• **VOS TÂCHES**
**A)** Indiquez si chacune des affirmations suivantes concorde avec le texte sur la responsabilité du président, en répondant par oui ou par non et en citant exactement les mots du texte qui tranchent. (i) Le conflit entre les deux organes sera réglé par des élections. (ii) Le président demeure seulement un arbitre. (iii) La responsabilité du président est qualifiée de grave erreur.
**B)** Poursuivez le texte sur la responsabilité du président à partir de sa dernière phrase.

• **EXTRAIT DU DOCUMENT**
----------------
Donc au lieu de renforcer l’autorité de la Chambre, cela la fragilise car ça la met dans la situation de ne pas être réélue. Ce n’est donc pas une modalité institutionnelle d’un règlement d’un conflit, le conflit entre ces deux organes renvoient à un traitement politique qui sera réglé par des élections. Ce qui fait que le ministère a imposé sa politique au Roi d’Angleterre car c lui qui est responsable devant l’Assemblée.

Le président peut donc arguer d’une résistance à l’Assemblée car il se doit en tant qu’élu par le souverain et responsable de l’Assemblée, d’agir en fonction, il n’est plus seulement un arbitre, il est parti prenant au jeu politique. Du coup les ministres qui dans une logique parlementaire apparaissent comme le lieu de rencontre entre le Chef de l’État et l’Assemblée, donc de convergence d’accord entre les deux organes qui ont une légitimité politique, la responsabilité personnelle des ministres perd tout intérêt : car pourquoi irait-on chercher la responsabilité personnelle d’un ministre alors qu’on peut avoir celle du Président ?

Du coup les ministres qui permettaient de résoudre les conflits au sein du jeu institutionnel, ne peut plus.

Et toute la construction du parlementarisme avisé se résume à une chose : que les conflits politiques puissent se résoudre à travers les organes institutionnels, afin de dépassionner les questions politiques → d’écarter le spectre de la Révolution, du coup d’État.

En l’espèce cette responsabilité du président qui a été pensé pour subordonner le président est une grave erreur car elle ne permet plus de résoudre les conflits dans le jeu institutionnel mais politique.
----------------
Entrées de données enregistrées
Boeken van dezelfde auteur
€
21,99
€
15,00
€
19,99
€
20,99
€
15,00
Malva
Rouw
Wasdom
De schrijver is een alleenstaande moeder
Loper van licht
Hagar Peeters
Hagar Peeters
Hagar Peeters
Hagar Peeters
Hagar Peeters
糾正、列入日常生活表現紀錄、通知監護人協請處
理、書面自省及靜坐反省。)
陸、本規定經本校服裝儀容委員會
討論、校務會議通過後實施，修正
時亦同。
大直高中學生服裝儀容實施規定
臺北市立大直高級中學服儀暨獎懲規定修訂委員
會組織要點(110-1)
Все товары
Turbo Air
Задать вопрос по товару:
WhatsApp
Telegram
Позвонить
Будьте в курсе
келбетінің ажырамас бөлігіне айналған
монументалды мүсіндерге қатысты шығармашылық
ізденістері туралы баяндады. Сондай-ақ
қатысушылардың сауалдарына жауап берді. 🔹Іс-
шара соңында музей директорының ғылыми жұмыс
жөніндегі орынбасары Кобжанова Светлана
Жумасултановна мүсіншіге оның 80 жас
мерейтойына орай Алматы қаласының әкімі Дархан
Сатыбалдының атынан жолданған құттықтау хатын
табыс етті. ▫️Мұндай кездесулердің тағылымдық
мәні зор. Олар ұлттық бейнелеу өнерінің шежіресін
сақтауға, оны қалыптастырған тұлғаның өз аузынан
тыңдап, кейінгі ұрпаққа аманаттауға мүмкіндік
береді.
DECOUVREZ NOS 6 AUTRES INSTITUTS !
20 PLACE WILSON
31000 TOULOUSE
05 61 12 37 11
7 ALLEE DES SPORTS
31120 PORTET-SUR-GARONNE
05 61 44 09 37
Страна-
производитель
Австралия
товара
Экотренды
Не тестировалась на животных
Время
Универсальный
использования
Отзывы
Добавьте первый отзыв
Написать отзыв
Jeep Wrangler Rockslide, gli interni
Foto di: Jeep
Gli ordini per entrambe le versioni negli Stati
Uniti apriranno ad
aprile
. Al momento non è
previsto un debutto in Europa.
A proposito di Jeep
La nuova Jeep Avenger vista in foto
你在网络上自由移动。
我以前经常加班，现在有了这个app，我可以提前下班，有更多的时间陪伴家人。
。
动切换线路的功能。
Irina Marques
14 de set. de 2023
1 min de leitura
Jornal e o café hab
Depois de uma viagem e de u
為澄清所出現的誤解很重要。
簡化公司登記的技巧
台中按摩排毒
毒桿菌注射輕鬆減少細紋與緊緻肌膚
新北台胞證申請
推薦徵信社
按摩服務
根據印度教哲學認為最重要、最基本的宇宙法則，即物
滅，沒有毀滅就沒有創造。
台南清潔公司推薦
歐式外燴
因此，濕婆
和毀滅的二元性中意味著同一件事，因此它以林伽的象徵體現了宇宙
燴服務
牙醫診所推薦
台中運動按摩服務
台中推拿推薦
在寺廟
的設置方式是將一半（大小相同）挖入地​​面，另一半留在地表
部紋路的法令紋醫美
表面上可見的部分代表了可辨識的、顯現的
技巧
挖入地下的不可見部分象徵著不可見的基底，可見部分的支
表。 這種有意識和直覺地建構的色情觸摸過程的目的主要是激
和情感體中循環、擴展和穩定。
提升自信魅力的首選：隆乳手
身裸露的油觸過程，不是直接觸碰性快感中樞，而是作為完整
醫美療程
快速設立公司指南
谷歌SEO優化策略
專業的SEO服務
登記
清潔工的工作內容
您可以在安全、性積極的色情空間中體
----------------
• **RÉSULTATS ATTENDUS**
**A)**
(i) Oui : « qui sera réglé par des élections ».
(ii) Non : « il n’est plus seulement un arbitre, il est parti prenant au jeu politique ».
(iii) Oui : « est une grave erreur car elle ne permet plus de résoudre les conflits dans le jeu institutionnel mais politique ».

**B)**
C. Les prérogatives limitées du président

Le président est placé sous la tutelle de l’Assemblée. Il est à la fois impuissant dans la sphère législative et étroitement dépendante dans la sphère exécutive. C’est ainsi, que dans la sphère exécutive, il dispose de la force armée mais ne peut pas la commander, il peut négocier les traités mais ne peut pas les ratifier, il peut faire grâce, il préside le Conseil d’État composé de membres nommés pour six ans par l’Assemblée Nationale. Il nomme et révoque les ministres mais ce, en fonction de la couleur politique de l’Assemblée. Les ministères et leurs attributions sont fixés par le pouvoir législatif. =/= Restauration → l’initiative législative vient uniquement de l’Assemblée même si le Président peut proposer, c’est une initiative partagée comme sous la monarchie de juillet, mais l’essentiel vient de l’Assemblée. Le droit d’initiative est soumis au contrôle du Conseil d’État. Il ne discute pas le contenu des lois, il les promulgue mais il dispose d’un faux véto : il peut demander une nouvelle délibération mais cette nouvelle délibération peut avoir lieu dans l’immédiat et sans nécessité de majorité qualifiée. C’est une capacité dilatoire plus que de véto.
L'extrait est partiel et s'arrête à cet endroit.